ALL the world’s a stage for Baroness Shriti Vadera, who started her role as chair of Royal Shakespeare Company (RSC) in August 2021, becoming the first woman and the first person of colour to assume the position at the theatre company.
A former minister under Gordon Brown, known for her role in helping the then prime minister weather the 2008 financial crisis, she was also the first woman to head a major British bank, when he served as the chair of Santander UK from March 2015 to October 2020. She has been the chair of the insurance giant Prudential plc since January 2021.
Vadera has over 35 years of experience spanning public and private sectors, in the UK and internationally, and a reputation for getting things done. She started her career as an investment banker for 14 years at investment bank UBS Warburg with a particular focus on emerging market, and debt relief and restructuring.
She joined the HM Treasury’s Council of Economic Advisers in 1999, leading on policy areas for business, productivity, private finance, and international development issues. She became a close adviser to the then chancellor Brown, and when he succeeded Tony Blair as prime minister in June 2007, she was created a life peer as Baroness Vadera, of Holland Park in the Royal Borough of Kensington & Chelsea, and appointed to the government.
She served as a minister jointly in the Cabinet Office and in the International Development and Business Departments from 2007-2009, leading the UK government’s response to the financial crisis. The Daily Telegraph at the time described her as “the woman Gordon Brown trusts more than any other in his government.” She was a key architect of its pioneering bank recapitalisation and funding plan in 2008 and helped design the outcomes of the G20 London Summit in 2009, when the grouping of 19 countries and the EU declared itself the primary venue for international economic and financial cooperation.
Vadera stepped down as a minister in 2009 to take up a new role advising the G20 from Downing Street. She advised the G20 from 2009 to 2010 and prior to joining Santander in 2015, she has been working as a strategic adviser to governments, banks and investors on the Eurozone crisis, banking sector, debt restructuring and markets.
She has always believed in diversity as it reduces the risk of “group think”, she once commented. The RSC described her as a ‘highly experienced, inclusive leader, committed to our vision, mission and values, and with a proven track record of leading an organisation through significant strategic transformation,’ while demonstrating ‘a deep appreciation for the power of theatre, education and culture to enrich society, and a proven commitment to diversity, equality and inclusion.’
Commenting at the time of her appointment as the RSC chair, Vadera said: “I grew up in Uganda and India, in a traditional community where expectations of the development of girls were narrow and strict. I read and imagined Shakespeare before I saw it performed and it opened up a different world, giving me the courage to aspire to possibilities that transformed my life.

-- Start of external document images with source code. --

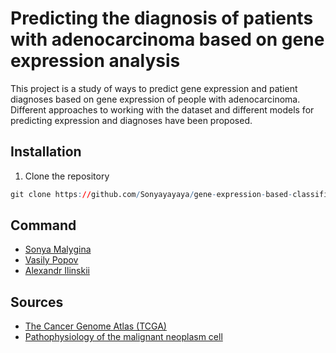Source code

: # Predicting the diagnosis of patients with adenocarcinoma based on gene expression analysis
This project is a study of ways to predict gene expression and patient diagnoses based on gene expression of people with adenocarcinoma. Different approaches to working with the dataset and different models for predicting expression and diagnoses have been proposed.

## Installation
1. Clone the repository
```r
git clone https://github.com/Sonyayayaya/gene-expression-based-classification.git
```

## Command

- [Sonya Malygina](https://github.com/Sonyayayaya)
- [Vasily Popov]()
- [Alexandr Ilinskii](https://github.com/zZilman)

## Sources
- [The Cancer Genome Atlas (TCGA)](https://www.cancer.gov/ccg/research/genome-sequencing/tcga)
- [Pathophysiology of the malignant neoplasm cell](https://elar.urfu.ru/handle/10995/122888)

“I am passionate about the arts and the impact they can have on the lives of individuals and communities. I have long been a supporter of the RSC, a company rooted in history and which is modern, innovative and dynamic, uniquely national but also global. It is a company that is dedicated to the excellence of its art while being acutely aware of its wider roles and responsibilities.
“As the RSC emerges from one of its most difficult years, responding to the global pandemic, I am excited to be supporting and championing the RSC as its new chair and to look to the future. It is a joy and an honour.”
Lady Vadera, who was the top Hammer Award winner at the GG2 Leadership Awards in 2017, said the poverty in India and a former nanny’s experience of not being able to invest her hard-earned money in her child’s education (her husband was flittering it away on himself) also made her think about the privilege she enjoyed as the daughter of wealthy tea planters in Uganda.
Born in Uganda in 1962 to Indian Gujarati parents, her family, however, has to flee the country following Idi Amin’s expulsion of Ugandan Asians. They initially found refuge in Bombay (Mumbai) in 1972, and eventually moved to Northwood in north-west London. Vadera attended Northwood College, an all-girls private school, before reading Philosophy, Politics, and Economics at Somerville College, Oxford.
She also has extensive boardroom experience, serving as non-executive director of the global pharmaceuticals group Astrazeneca from 2011 to 2018, and the international mining company BHP Billiton from 2010 to 2020. She was a trustee of Oxfam from 2000 to 2005 and served as the chair of the European Financial Services chairwoman’s advisory committee from 2016 to 2019.
She currently serves as a senior adviser of foreign affairs think tank Chatham House and sits on the board of the Institute of International Finance, the trade group for the global financial services industry.